1.3.6.1. De zelfperceptie

“Israel is a society in which a national consolidation and a sense of ethic, religious, and cultural particularity created by a common history preceded the realization of independence and the construction of a national state.” (Sternhell 1999: 14)

1.3.6.1.1. Israël: land van de joden

Israël is in eerste instantie ‘het land van de Joden’[1]: De groepsidentiteit van de Israëliërs wordt dus onder meer bepaald door dit religieus criterium. Deze groepsidentiteit staat pal tegenover de categorisering van de andere als Moslim:

 “… to help Israel when the Jewish State was invaded by the Arabs.” (JP 59); “… The essential interests and values of the State of Israel and the Jewish people” (JP 77)“Jewish blood is not cheap” (JP 15); Jewish homes (JP 16.1); …

De religieuze definiëring van de Israëlische groepsidentiteit verbindt de geschiedenis van de joden met het Israëlisch burgerschap, het land van Israël en het gehele joodse cultureel patrimonium ( zie bijv.: “The minute Barak gave up the Temple Mount, then he gave up the Jewish identity”(JP 79))

De geschiedenis van het joodse volk wordt tevens geassocieerd met vervolgingen (bv.: Isabella van Castilië), de holocaust, … Kortom de joodse geschiedenis wordt vaak geassocieerd, getypeerd met een slachtofferrol.

Israël ziet zichzelf als een (eeuwig) slachtoffer van de joodse geschiedenis, in het bijzonder van de gruwelijke herinnering van de holocaust. Israël portretteert zichzelf anno 2001 nog steeds als het ‘onschuldige slachtoffer’ van een ‘enorme terroristische golf van Palestijns geweld’. In dit proces wordt gebruik gemaakt van de geschiedenis van het joodse volk. Impliciet zien we het gebruik van dit beeld: Israël als het machteloze, geweldloze, slachtoffer van de Palestijnse terroristen in de ‘stem van het volk’: 

“The angry crowd scuffled with the police a bit, but the scene did not turn violent. “We don’t want them in Israel … Why are they (the police) pushing us away? The Arabs kill us, why can’t we do to them what they do to us? a Holon man named Victor shouted in anger.” (JP 119)

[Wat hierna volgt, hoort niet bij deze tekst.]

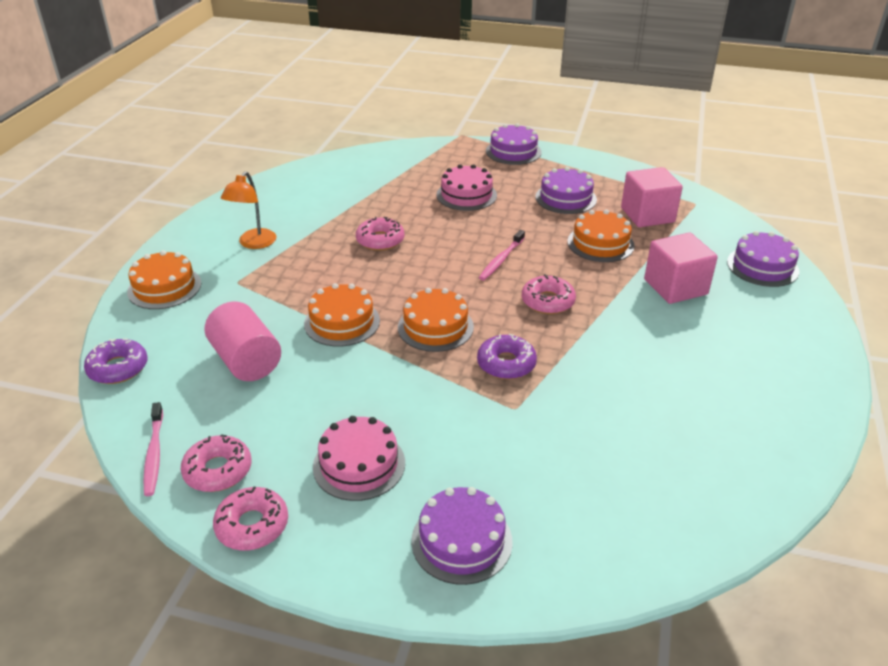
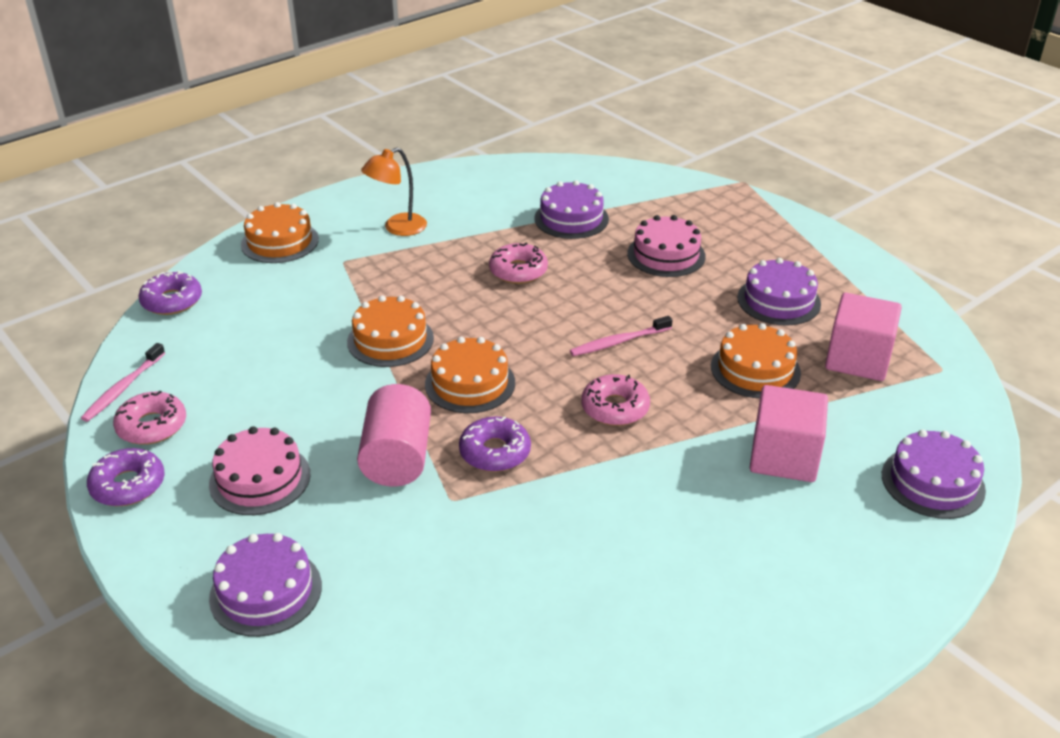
camera: 35 degrees right, 0 degrees up
(246, 361) = (272, 340): pink cylinder -> pink cylinder (397, 458)
(252, 525) = (128, 485): pink donut -> purple donut
(513, 151) = (782, 222): purple cake -> purple cake (571, 218)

Het beeld van Israël als ‘slachtoffer’ zien we volgens Said ook zeer duidelijk in de Oslo-akkoorden waar:

“Israel nevertheless continued to claim the status of the victim and demand restitution for genocidal anti-semitism in Europe. Incongruously, there has still been no official acknowledgement of Israel’s (by now amply documented) responsibility for the tragedy of 1948, …”. (Said 2000c.: 1-2)

Ook anno 2001 wordt deze techniek nog gehanteerd. De Palestijnen vallen Israël aan, Israël verdedigt zich enkel:

“Barak says: ‘We have no reason to beat our chests, We are not the ones who initiated the violence. One side can initiate the violence, and one side can also stop it’”.(JP 62)

De associatie tussen Israël en de slachtofferrol biedt zo een verantwoording voor de gevoerde veiligheidspolitiek.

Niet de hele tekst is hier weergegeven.